SAFE Banking Act would allow legal cannabis businesses to access banking

promoting a secure marketplace

U.S. Senators John Hickenlooper and Michael Bennet urged Senate colleagues to include the Secure and Fair Enforcement (SAFE) Banking Act in the 2022 National Defense Authorization Act (NDAA). The SAFE Banking Act allows legal cannabis businesses to access banking services, a long-overdue measure that would promote a more secure market for cannabis products. 

“Current law prevents licensed marijuana businesses from accessing banking services and products—such as depository and checking accounts—resulting in businesses operating all in cash,” the senators wrote. “Without federally-approved banking services, state-licensed cannabis businesses cannot write checks, make or receive electronic payments, utilize a payroll provider, or accept credit and debit cards.” 

In 2012, Colorado became one of the first states in the nation to legalize recreational marijuana use for adults. Since 2014, when the first adult-use cannabis sales occurred, Colorado has dealt with the challenges and opportunities presented by the decriminalization and legalization of cannabis. Legalization has had profound impact on our state’s economy, supporting over 35,000 jobs and bringing in more than $1 billion in tax revenue. 

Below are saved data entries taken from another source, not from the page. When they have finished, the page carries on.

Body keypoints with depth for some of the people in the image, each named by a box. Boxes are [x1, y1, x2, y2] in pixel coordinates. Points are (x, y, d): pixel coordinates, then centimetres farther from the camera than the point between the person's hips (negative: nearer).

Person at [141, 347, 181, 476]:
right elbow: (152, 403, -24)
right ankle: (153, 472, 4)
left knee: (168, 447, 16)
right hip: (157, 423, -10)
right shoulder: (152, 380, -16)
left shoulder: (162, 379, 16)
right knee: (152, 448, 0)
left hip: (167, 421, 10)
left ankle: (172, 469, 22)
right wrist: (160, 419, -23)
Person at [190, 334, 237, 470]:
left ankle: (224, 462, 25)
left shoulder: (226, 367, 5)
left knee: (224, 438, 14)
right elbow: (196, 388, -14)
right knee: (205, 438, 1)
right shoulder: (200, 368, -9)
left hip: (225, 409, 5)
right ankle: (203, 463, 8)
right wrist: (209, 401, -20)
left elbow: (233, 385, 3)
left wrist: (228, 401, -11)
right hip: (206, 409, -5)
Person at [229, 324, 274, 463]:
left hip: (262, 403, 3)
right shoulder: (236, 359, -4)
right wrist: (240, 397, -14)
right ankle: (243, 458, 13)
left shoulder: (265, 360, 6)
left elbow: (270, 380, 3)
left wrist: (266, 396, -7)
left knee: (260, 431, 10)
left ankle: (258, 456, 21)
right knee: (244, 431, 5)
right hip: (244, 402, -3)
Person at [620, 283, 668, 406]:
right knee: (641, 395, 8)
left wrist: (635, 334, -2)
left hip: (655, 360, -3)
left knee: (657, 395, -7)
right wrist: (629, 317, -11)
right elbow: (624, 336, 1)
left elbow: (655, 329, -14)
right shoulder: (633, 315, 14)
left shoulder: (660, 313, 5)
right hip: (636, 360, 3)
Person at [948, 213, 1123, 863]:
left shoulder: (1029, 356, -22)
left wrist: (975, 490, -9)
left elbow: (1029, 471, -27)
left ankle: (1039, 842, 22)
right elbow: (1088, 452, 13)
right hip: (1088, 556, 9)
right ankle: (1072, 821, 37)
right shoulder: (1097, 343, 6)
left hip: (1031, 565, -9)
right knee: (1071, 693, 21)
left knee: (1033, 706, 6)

“Including the SAFE Banking Amendment in the NDAA will align federal and state laws, promote economic growth and public safety, and increase access to the cannabis industry for underrepresented individuals. Congress has a responsibility to address inequities and public safety concerns that exist as a result of current law.” 

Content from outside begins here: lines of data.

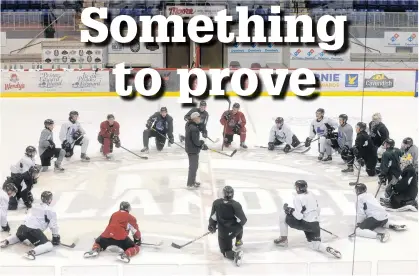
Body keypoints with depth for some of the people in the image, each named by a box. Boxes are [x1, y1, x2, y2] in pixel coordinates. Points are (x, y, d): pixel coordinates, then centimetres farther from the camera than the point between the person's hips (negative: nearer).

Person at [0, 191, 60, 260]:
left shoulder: (36, 206, 25)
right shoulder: (50, 210, 2)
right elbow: (53, 225, 1)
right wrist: (56, 237, 13)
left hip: (24, 226, 8)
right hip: (34, 230, -8)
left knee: (19, 237, 40)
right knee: (49, 246, -9)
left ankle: (6, 241, 14)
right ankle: (32, 252, -32)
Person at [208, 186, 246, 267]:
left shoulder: (216, 203, -11)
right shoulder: (236, 205, -19)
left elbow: (213, 217, 0)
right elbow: (243, 220, -14)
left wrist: (212, 226, 19)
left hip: (223, 232, 0)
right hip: (235, 229, 0)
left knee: (226, 251, 9)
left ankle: (235, 255, -23)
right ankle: (238, 242, 49)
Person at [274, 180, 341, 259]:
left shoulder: (298, 198, -13)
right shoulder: (311, 195, 10)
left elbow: (299, 216, -18)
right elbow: (318, 209, 19)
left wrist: (289, 209, -5)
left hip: (305, 223, -7)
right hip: (315, 224, 7)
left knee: (283, 217, 4)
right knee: (314, 245, 16)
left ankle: (283, 239, 14)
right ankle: (329, 249, -12)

This is a serious public safety risk for our communities, inviting theft, tax evasion, robberies, burglaries, or worse. In Denver, cannabis businesses make up less than 1% of all local businesses, but accounted for 10% of reported business burglaries from 2012 to 2016. Cash-only industries also complicate tracking revenues for purposes of taxation and regulatory compliance. 

The all-cash model further disadvantages the cannabis industry by making it difficult to obtain loans at reasonable rates. The legalization of cannabis has created entrepreneurship opportunities out of formerly illicit markets, but a lack of access to capital limits the ability of would-be entrepreneurs and small business owners to enter this emerging industry.  This is especially impactful for entrepreneurs from traditionally underserved business communities, such as veterans, women, and minorities. Access to capital is critical for any small business and SAFE Banking requires a GAO study and annual regulator reports to Congress to ensure there is equal access to credit and reduced barriers for potential minority-owned and women-owned cannabis related legitimate businesses. For that reason, SAFE Banking has broad support from the Mountain West Credit Union Association, Law Enforcement Action Partnership, National Organization for the Reform of Marijuana Laws (NORML), and the Minority Cannabis Business Association.